Where are the Data?

First of all, data is the plural of datum.  So the verb in the title is correct.   Secondly, when we collect numbers as data, the question “Where are the data?” refers to where the numbers are situated on a number-line.  Are they all tiny (as might be the case when studying manufacturing variations of nano-bots)?  Are they huge (as might be the case when studying variations in estimates of the US national debt)?  Are they varying from the small to the huge (as might be the case when considering income distribution in Seattle)?  How we answer this question helps us understand how we view the data.

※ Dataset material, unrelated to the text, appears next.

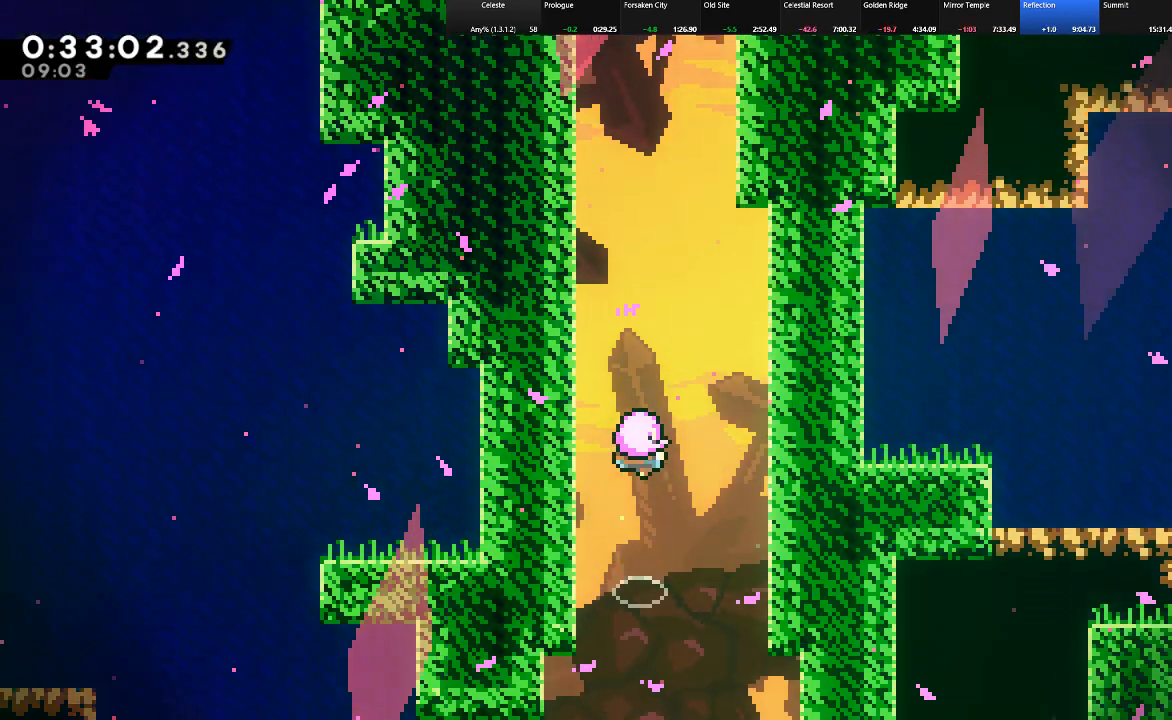
{"keys": [], "events": [[33, "z", "down"], [67, "z", "up"], [167, "z", "down"], [217, "z", "up"], [317, "z", "down"], [350, "z", "up"], [450, "z", "down"], [500, "z", "up"]]}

Assuming we’ve collected a bunch of numbers in an attempt to quantitatively understand our phenomenon, the usual first task is to organize the numbers in a way that makes sense.  One place to start this is to identify the span of values, where they seem to be centered, and how they are clustered.


Location and Spread of Data

Given a data set, perhaps the most primitive description is where the data are is to identify the maximum and minimum values of the set.  Below is given a set of twenty data values in the first column (in cells A1 through A20) of a spreadsheet.  Within spreadsheets it is common to have a built-in function to identify the maximum and minimum of a collection of values.  Thus “=MAX(A1; A5; A17)” will find the maximum of the entries in cells A1, A4, and A17.  The maximum and minimum of a cluster of cells can usually be simplified rather than demanding that we list each cell in the command; thus “=MAX(A1:A20)” will find the maximum over the entire column.  And if we have a rectangle of numbers (as in a subsequent example) the command “=MAX(A1:F10)” will find the maximum over the six-by-ten rectangular cluster of sixty cells formed by A1 through A10, then B1 through B10, etc. up to F1 through F10.

In a similar fashion we have the commands “=MIN(A1; A5; A17)” and “=MAX(A1:A20)” and “=MAX(A1:F10)” for the miniima over the appropriate collections of cells.  Some spreadsheet applications include a command like “=RANGE(A1; A5; A17)” and “=RANGE(A1:A20)” and “=RANGE(A1:F10)” by which one can quickly identify the breadth of the data set, i.e. the difference between the maximum and the minimum.  Thus “=RANGE(A1:A20)” gives precisely the same value as “=MAX(A1:A20)-MIN(A1:A20)”. Pay attention to the commands generating the values in D1, D2, and D3 below.

Click here to open a copy of this so you can experiment with it. You will need to be signed in to a Google account.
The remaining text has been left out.